→ **WORK TO COMPLETE**
In the records below, find the line that contains "Following qualification, after" and the line that contains "electroconvulsive therapy and drugs.", then retype exactly those two lines and every line between them.

[Stored items]

.....

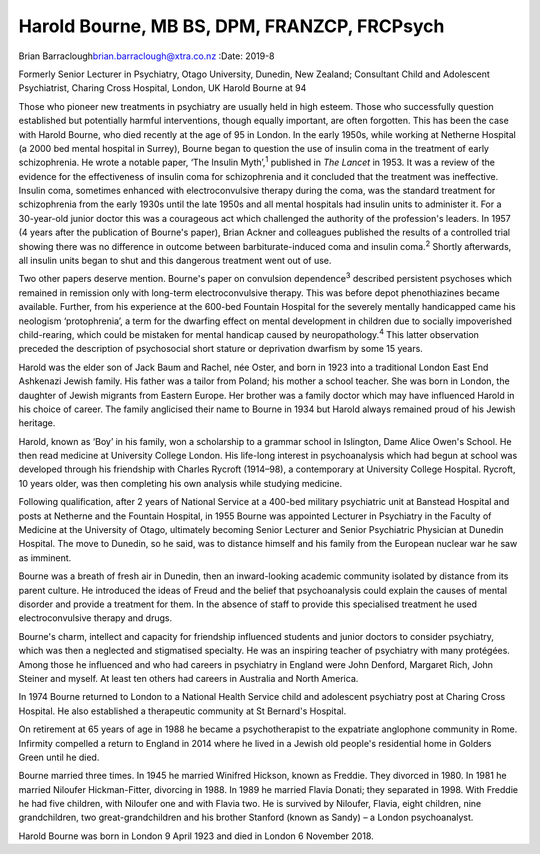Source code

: ============================================
Harold Bourne, MB BS, DPM, FRANZCP, FRCPsych
============================================



Brian Barraclough\ brian.barraclough@xtra.co.nz
:Date: 2019-8


.. contents::
   :depth: 3
..

Formerly Senior Lecturer in Psychiatry, Otago University, Dunedin, New
Zealand; Consultant Child and Adolescent Psychiatrist, Charing Cross
Hospital, London, UK Harold Bourne at 94

Those who pioneer new treatments in psychiatry are usually held in high
esteem. Those who successfully question established but potentially
harmful interventions, though equally important, are often forgotten.
This has been the case with Harold Bourne, who died recently at the age
of 95 in London. In the early 1950s, while working at Netherne Hospital
(a 2000 bed mental hospital in Surrey), Bourne began to question the use
of insulin coma in the treatment of early schizophrenia. He wrote a
notable paper, ‘The Insulin Myth’,\ :sup:`1` published in *The Lancet*
in 1953. It was a review of the evidence for the effectiveness of
insulin coma for schizophrenia and it concluded that the treatment was
ineffective. Insulin coma, sometimes enhanced with electroconvulsive
therapy during the coma, was the standard treatment for schizophrenia
from the early 1930s until the late 1950s and all mental hospitals had
insulin units to administer it. For a 30-year-old junior doctor this was
a courageous act which challenged the authority of the profession's
leaders. In 1957 (4 years after the publication of Bourne's paper),
Brian Ackner and colleagues published the results of a controlled trial
showing there was no difference in outcome between barbiturate-induced
coma and insulin coma.\ :sup:`2` Shortly afterwards, all insulin units
began to shut and this dangerous treatment went out of use.

Two other papers deserve mention. Bourne's paper on convulsion
dependence\ :sup:`3` described persistent psychoses which remained in
remission only with long-term electroconvulsive therapy. This was before
depot phenothiazines became available. Further, from his experience at
the 600-bed Fountain Hospital for the severely mentally handicapped came
his neologism ‘protophrenia’, a term for the dwarfing effect on mental
development in children due to socially impoverished child-rearing,
which could be mistaken for mental handicap caused by
neuropathology.\ :sup:`4` This latter observation preceded the
description of psychosocial short stature or deprivation dwarfism by
some 15 years.

Harold was the elder son of Jack Baum and Rachel, née Oster, and born in
1923 into a traditional London East End Ashkenazi Jewish family. His
father was a tailor from Poland; his mother a school teacher. She was
born in London, the daughter of Jewish migrants from Eastern Europe. Her
brother was a family doctor which may have influenced Harold in his
choice of career. The family anglicised their name to Bourne in 1934 but
Harold always remained proud of his Jewish heritage.

Harold, known as ‘Boy’ in his family, won a scholarship to a grammar
school in Islington, Dame Alice Owen's School. He then read medicine at
University College London. His life-long interest in psychoanalysis
which had begun at school was developed through his friendship with
Charles Rycroft (1914–98), a contemporary at University College
Hospital. Rycroft, 10 years older, was then completing his own analysis
while studying medicine.

Following qualification, after 2 years of National Service at a 400-bed
military psychiatric unit at Banstead Hospital and posts at Netherne and
the Fountain Hospital, in 1955 Bourne was appointed Lecturer in
Psychiatry in the Faculty of Medicine at the University of Otago,
ultimately becoming Senior Lecturer and Senior Psychiatric Physician at
Dunedin Hospital. The move to Dunedin, so he said, was to distance
himself and his family from the European nuclear war he saw as imminent.

Bourne was a breath of fresh air in Dunedin, then an inward-looking
academic community isolated by distance from its parent culture. He
introduced the ideas of Freud and the belief that psychoanalysis could
explain the causes of mental disorder and provide a treatment for them.
In the absence of staff to provide this specialised treatment he used
electroconvulsive therapy and drugs.

Bourne's charm, intellect and capacity for friendship influenced
students and junior doctors to consider psychiatry, which was then a
neglected and stigmatised specialty. He was an inspiring teacher of
psychiatry with many protégées. Among those he influenced and who had
careers in psychiatry in England were John Denford, Margaret Rich, John
Steiner and myself. At least ten others had careers in Australia and
North America.

In 1974 Bourne returned to London to a National Health Service child and
adolescent psychiatry post at Charing Cross Hospital. He also
established a therapeutic community at St Bernard's Hospital.

On retirement at 65 years of age in 1988 he became a psychotherapist to
the expatriate anglophone community in Rome. Infirmity compelled a
return to England in 2014 where he lived in a Jewish old people's
residential home in Golders Green until he died.

Bourne married three times. In 1945 he married Winifred Hickson, known
as Freddie. They divorced in 1980. In 1981 he married Niloufer
Hickman-Fitter, divorcing in 1988. In 1989 he married Flavia Donati;
they separated in 1998. With Freddie he had five children, with Niloufer
one and with Flavia two. He is survived by Niloufer, Flavia, eight
children, nine grandchildren, two great-grandchildren and his brother
Stanford (known as Sandy) – a London psychoanalyst.

Harold Bourne was born in London 9 April 1923 and died in London 6
November 2018.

.....

→ **EXERCISE OUTPUT**
Following qualification, after 2 years of National Service at a 400-bed
military psychiatric unit at Banstead Hospital and posts at Netherne and
the Fountain Hospital, in 1955 Bourne was appointed Lecturer in
Psychiatry in the Faculty of Medicine at the University of Otago,
ultimately becoming Senior Lecturer and Senior Psychiatric Physician at
Dunedin Hospital. The move to Dunedin, so he said, was to distance
himself and his family from the European nuclear war he saw as imminent.

Bourne was a breath of fresh air in Dunedin, then an inward-looking
academic community isolated by distance from its parent culture. He
introduced the ideas of Freud and the belief that psychoanalysis could
explain the causes of mental disorder and provide a treatment for them.
In the absence of staff to provide this specialised treatment he used
electroconvulsive therapy and drugs.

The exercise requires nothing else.